### YOUR ASSIGNMENT
Would you reproduce, word for word, only the lines running from the top of the data through the line containing "left front paw: (584, 786)", and none of the pictures?

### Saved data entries
-----

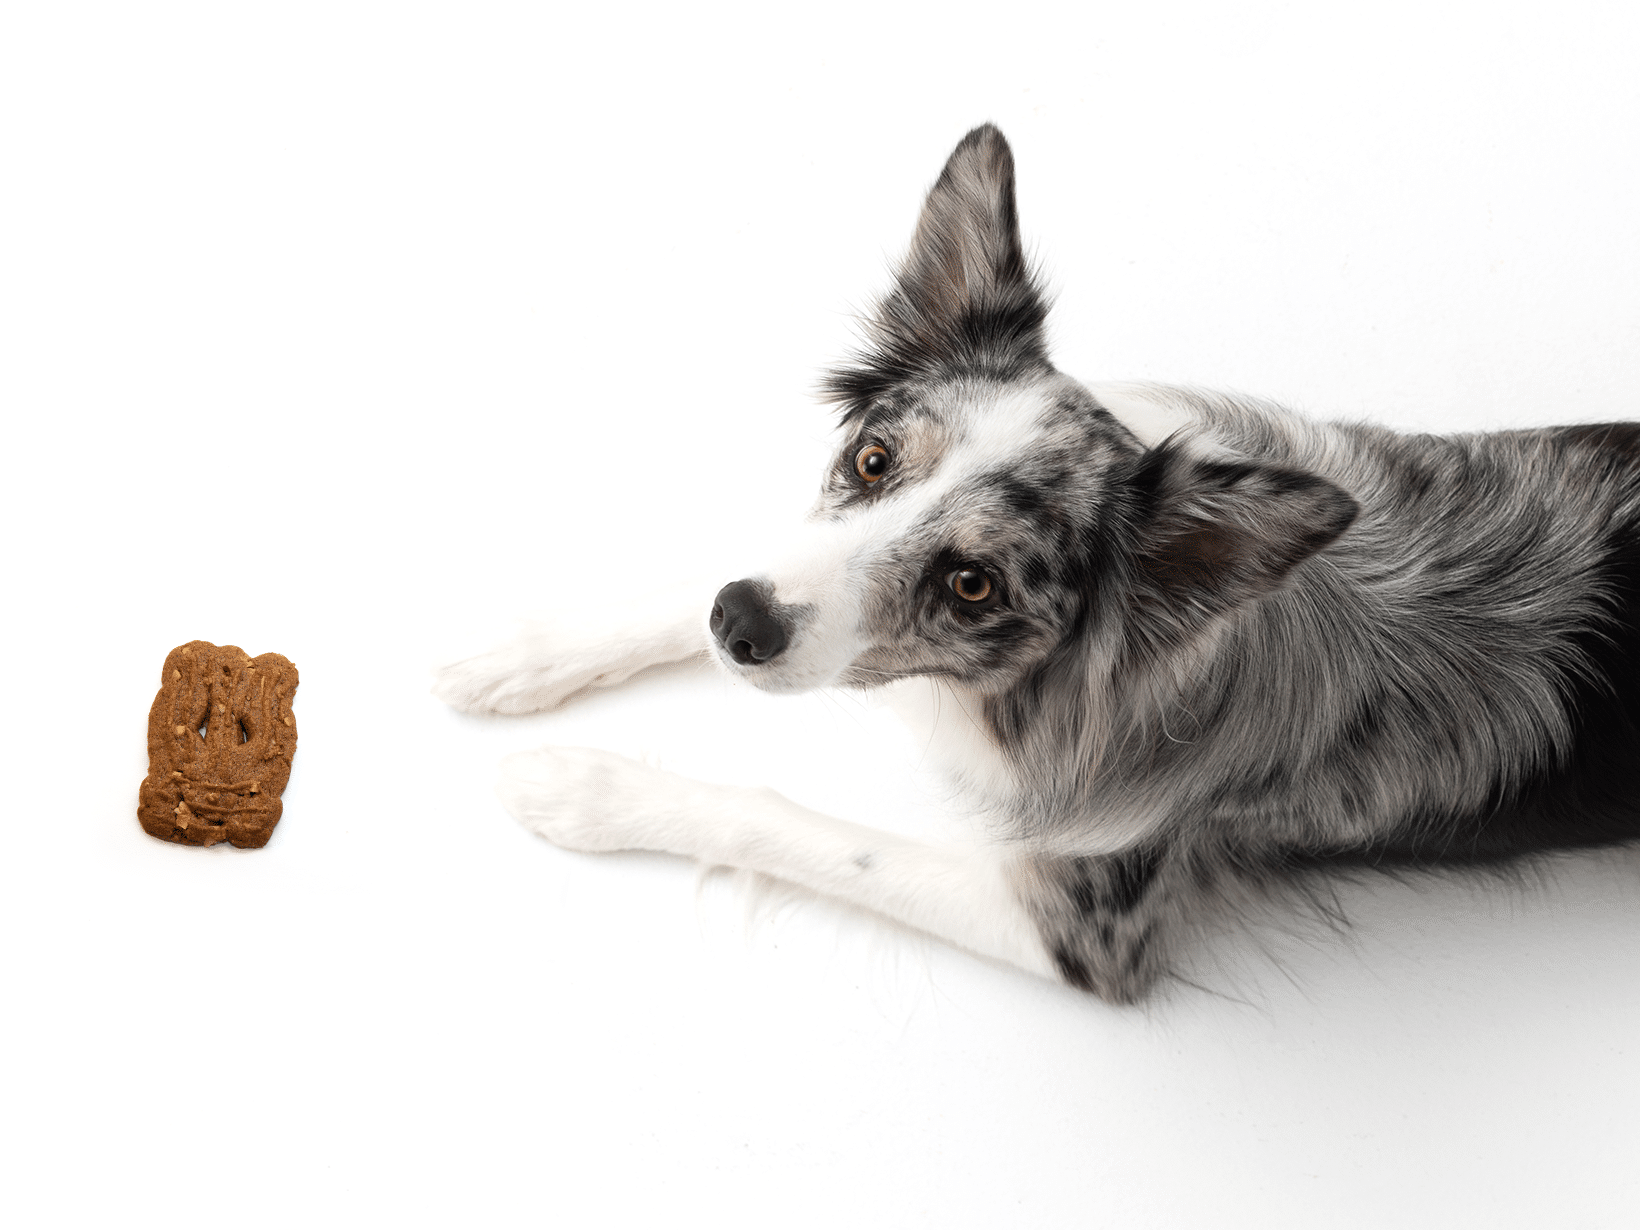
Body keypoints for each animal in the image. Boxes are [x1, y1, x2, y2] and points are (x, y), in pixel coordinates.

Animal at [436, 125, 1640, 1003]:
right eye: (871, 459)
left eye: (973, 585)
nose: (743, 629)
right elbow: (719, 569)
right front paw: (524, 657)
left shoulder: (1077, 920)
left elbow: (791, 824)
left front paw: (584, 786)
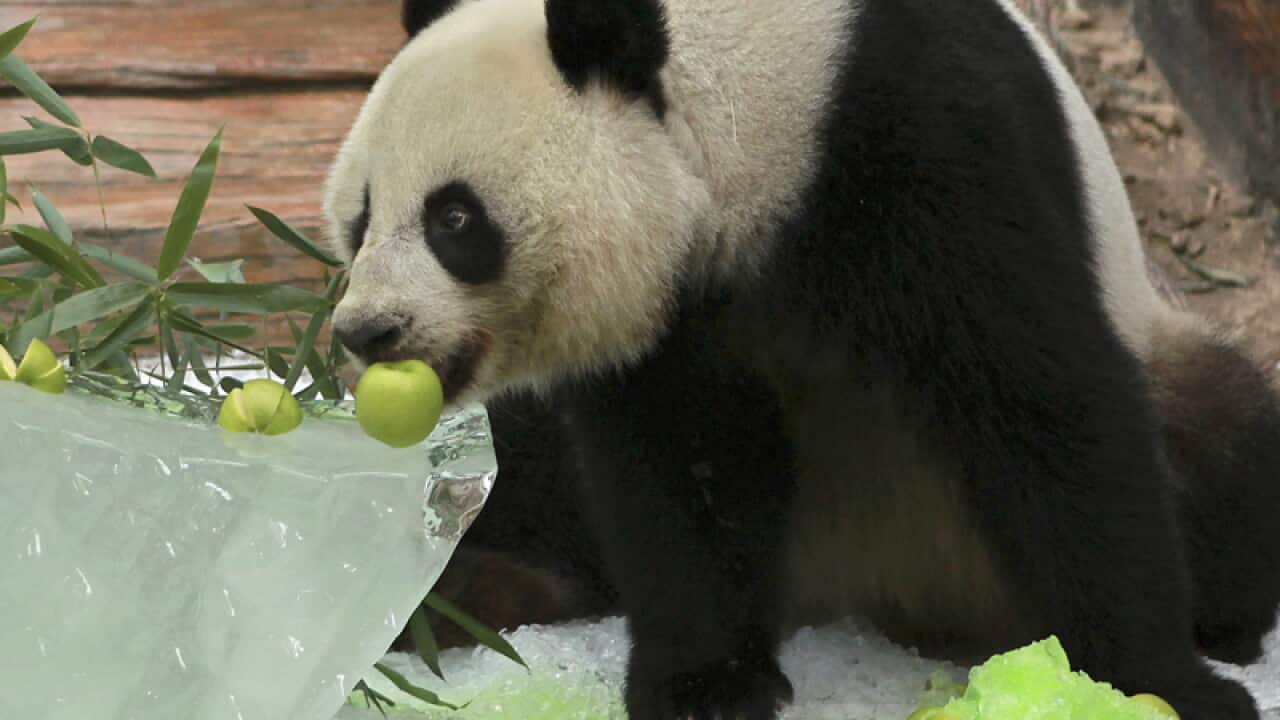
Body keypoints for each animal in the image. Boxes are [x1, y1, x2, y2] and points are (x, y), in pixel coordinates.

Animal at [325, 0, 1280, 717]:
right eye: (362, 218)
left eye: (454, 219)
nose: (366, 332)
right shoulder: (673, 310)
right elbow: (680, 470)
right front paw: (707, 685)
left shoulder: (928, 138)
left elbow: (1042, 401)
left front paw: (1157, 683)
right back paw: (477, 589)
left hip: (1165, 352)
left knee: (1226, 435)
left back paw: (1225, 619)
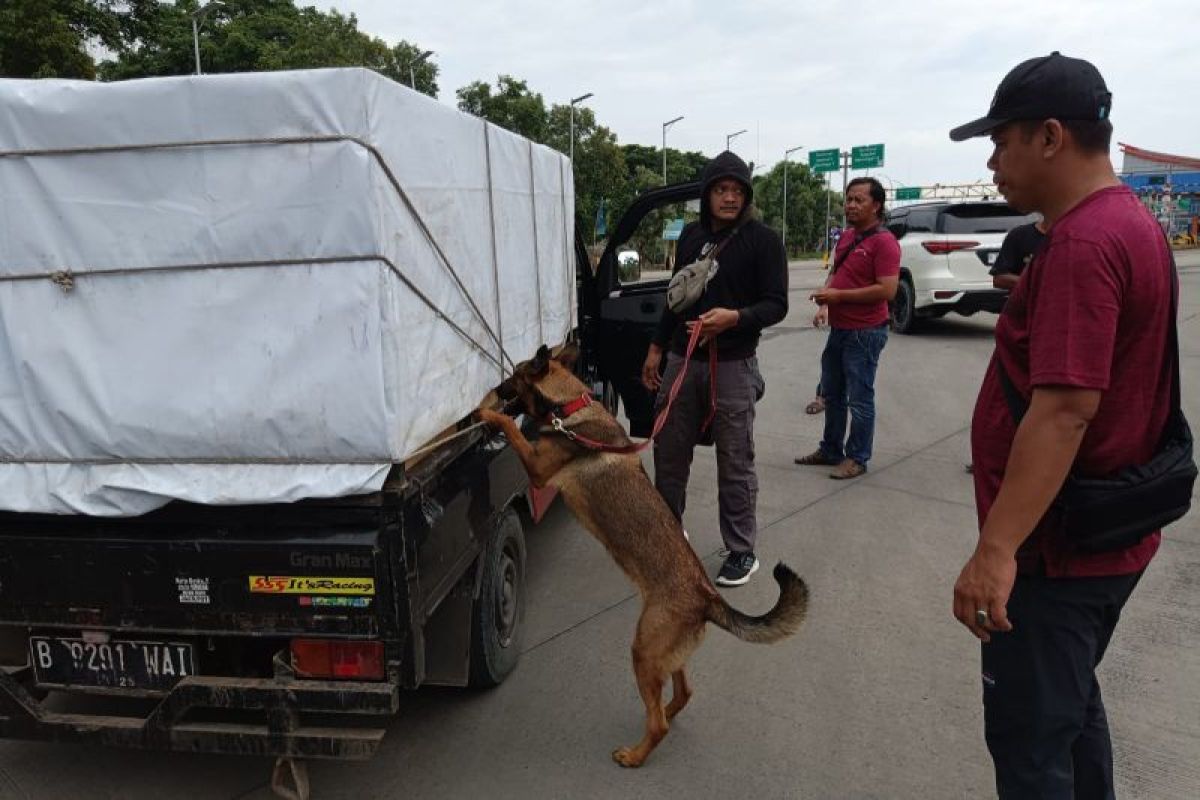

-----

### RESPONSE TO THIS TASK
Body keypoints for each animal in the image. Boxes are [x1, y1, x2, y2] and points are (x, y), in pixel coordinates.

Animal at [436, 125, 1640, 1003]:
right eye: (871, 459)
left eye: (973, 585)
nose: (743, 629)
right elbow: (719, 569)
right front paw: (524, 657)
left shoulder: (1077, 920)
left elbow: (791, 824)
left front paw: (584, 786)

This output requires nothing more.